I am so looking foward to getting away, fun, sun, my kids what more could a girl ask for...and you know what Im actually looking foward to the food, I hear they have GREAT seafood, as its right by the water and I love seafood especially fresh, cooked the way I like, plus as wierd as it is I usually eat better when Im not at home, I dont know what it is, different atmoshere...I feel less pressure, and Im not labeled by anyone who doesnt know as the sick chic!!!

So we wil be back Friday night late, and even though I rarely comment anymore I read ALL your blogs regularly so even if you dont know it I will miss you all greatly.

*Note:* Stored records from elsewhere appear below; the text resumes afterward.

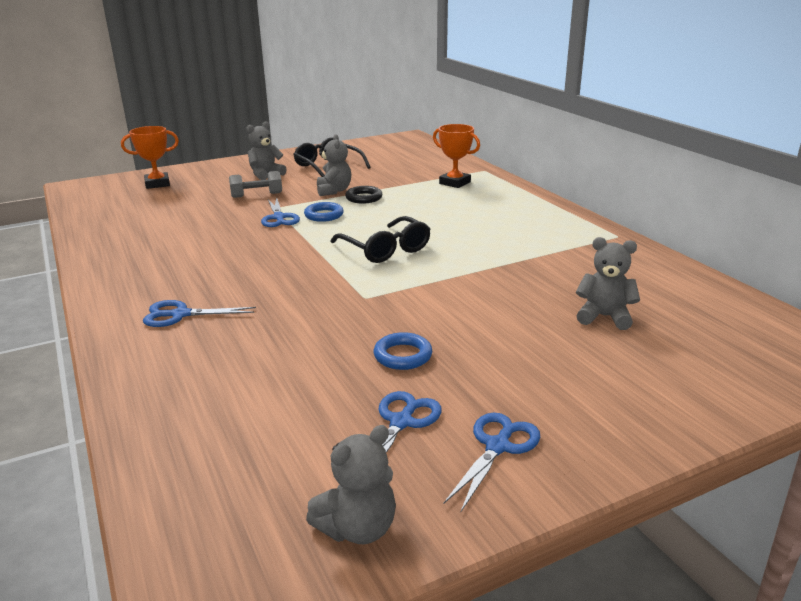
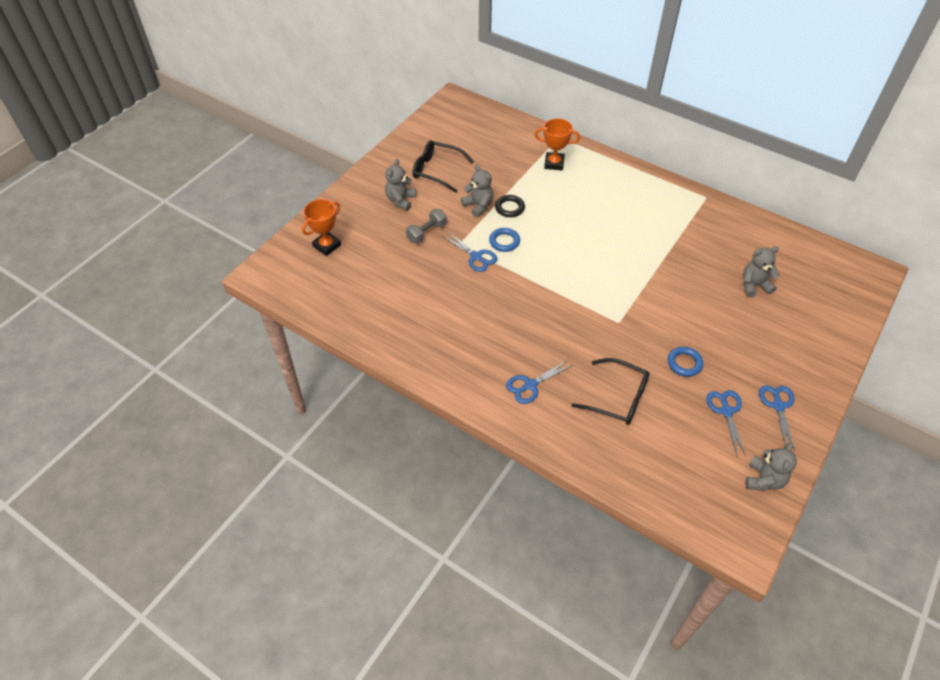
camera: 30 degrees left, 25 degrees up
black glasses [330,216,430,263] -> black glasses moved to [572,358,650,425]

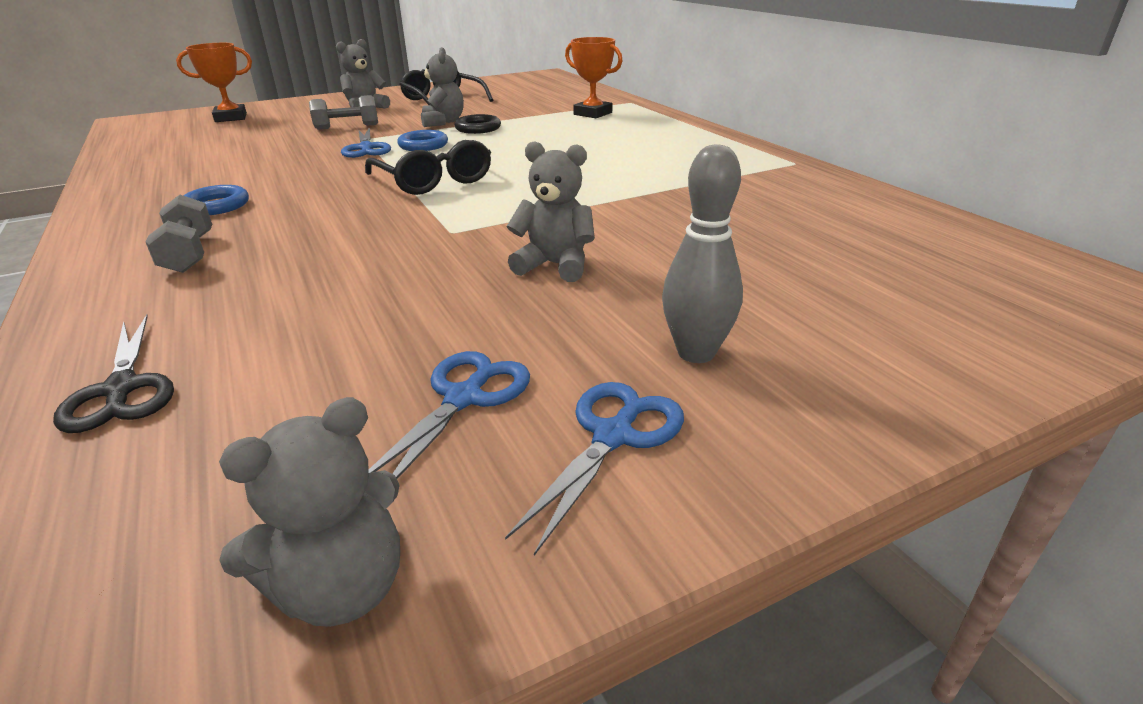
camera: 30 degrees right, 20 degrees down
blue scissors [506,360,573,404] -> grey dumbbell [145,195,212,273]
black glasses [572,358,650,425] -> black glasses moved to [365,140,491,195]
blue ring [668,347,703,377] -> blue ring moved to [184,185,249,215]
grey teddy bear [743,246,780,297] -> grey teddy bear moved to [506,141,595,282]
none -> black scissors [53,315,174,433]
none -> grey bowling pin [662,144,743,363]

So my computer does things backwards and even though I wrote this all first Im sure the pics will come up first, then the post, anyway I am putting up somem pics...FINALLY of our trip to Lake george...

Love always Tara

7 comments:

lisalisa said...

I hope you have a really great time...you deserve it!!!!!

firefly said...

Happy Fourth! I'm hoping you all will be safe driving and have a great time!

Anonymous said...

Hey...whatever you do...have lots of fun with the kids. Don't think of anything else.

Eat lots of goodies too!

belinda said...

sweet!
have fun babe :)

x

Angela Elain Gambrel said...

Hope you have a wonderful time!!!

Eating With Others said...

I hope you guys have a great trip. Don't think of it as blood money. It's there for you take care of your kids and yourself.

I hope the kids enjoy it. Make new mememories and learn to love it there.

firefly said...

Glad you are enjoying your trip. Oh a no go for phone therapy argh!